## Aim of the task
The word "sleeve" marks the lines to find; copy every such line from the data below.

>>>

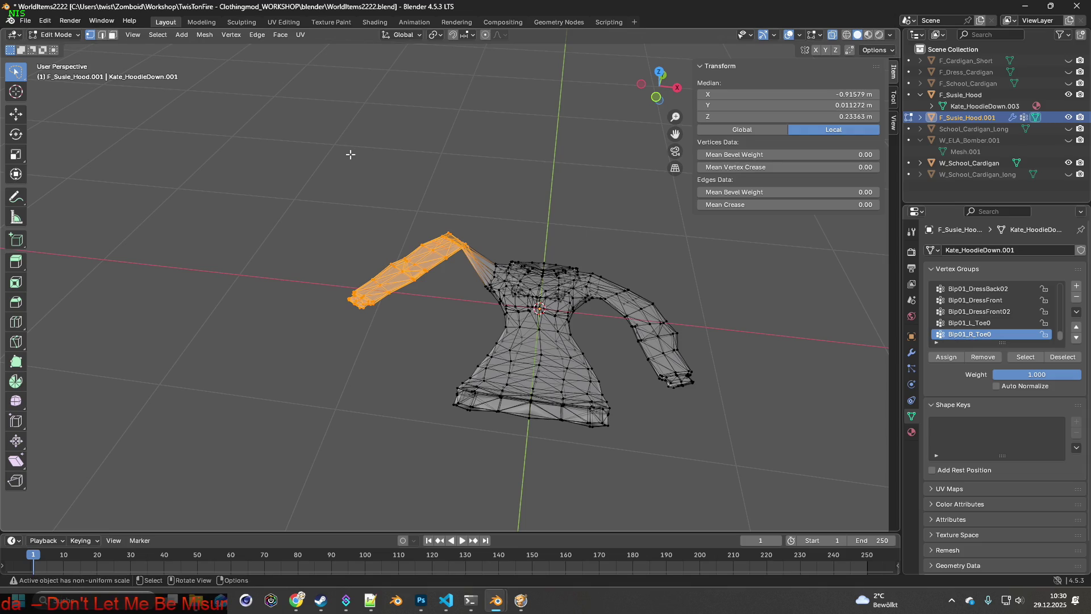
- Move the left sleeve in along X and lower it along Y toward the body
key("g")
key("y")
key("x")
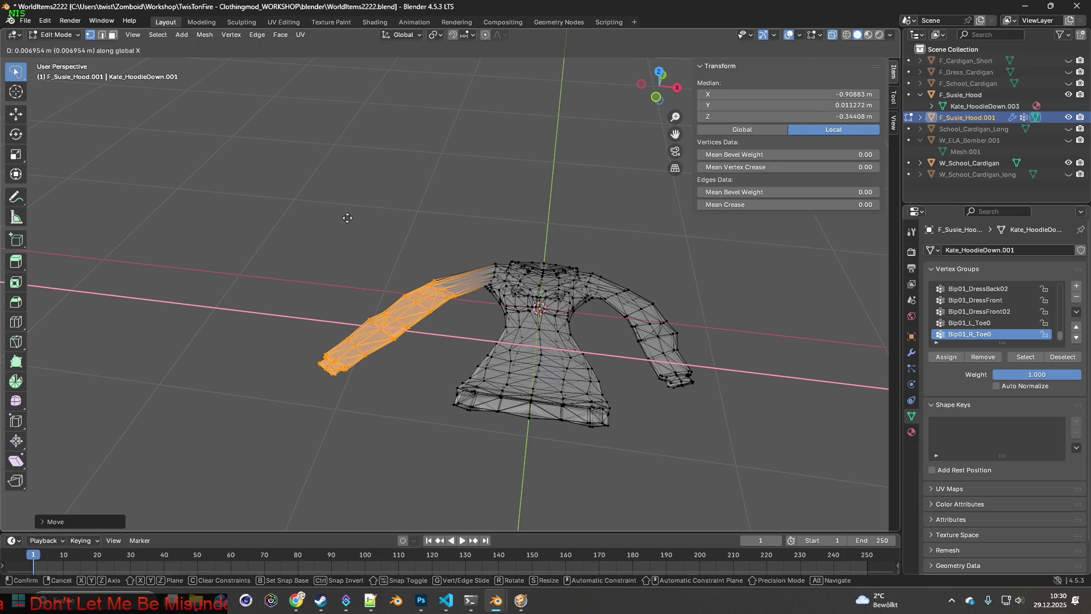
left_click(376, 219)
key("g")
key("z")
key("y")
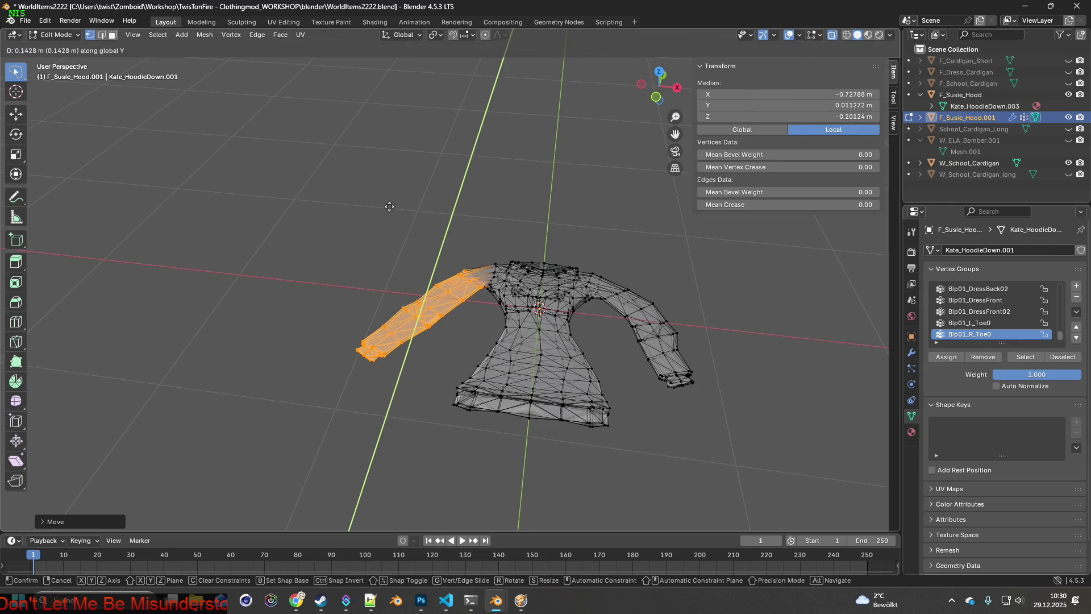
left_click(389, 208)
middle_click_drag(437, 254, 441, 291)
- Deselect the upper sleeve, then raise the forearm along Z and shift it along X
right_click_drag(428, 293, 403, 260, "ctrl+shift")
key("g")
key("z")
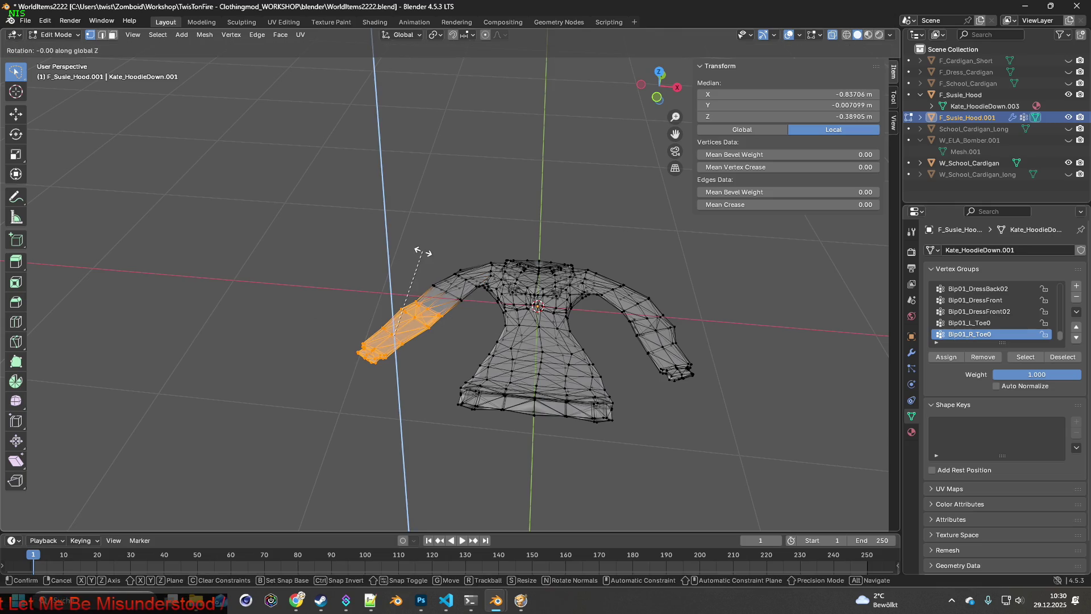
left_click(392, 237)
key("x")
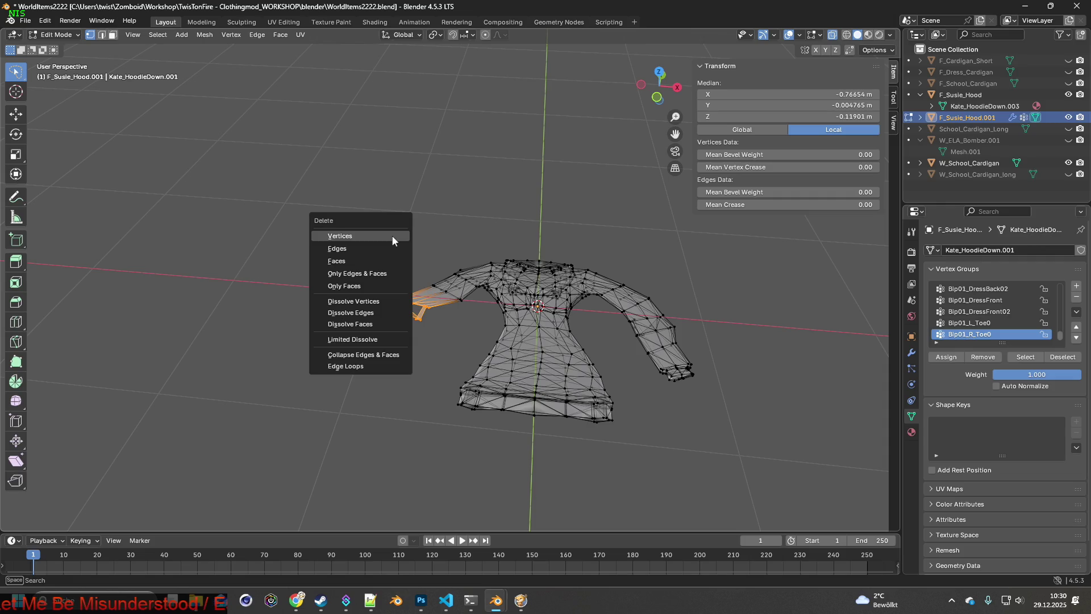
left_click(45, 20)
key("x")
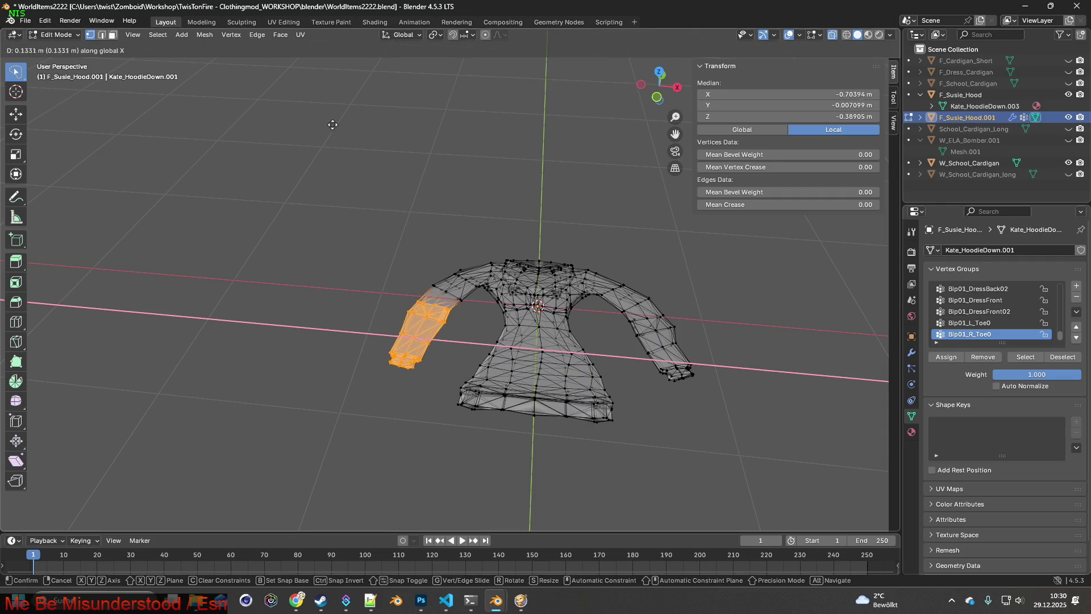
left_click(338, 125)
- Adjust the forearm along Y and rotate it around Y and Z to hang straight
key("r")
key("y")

<<<

## Written answer
- Move the left sleeve in along X and lower it along Y toward the body
- Deselect the upper sleeve, then raise the forearm along Z and shift it along X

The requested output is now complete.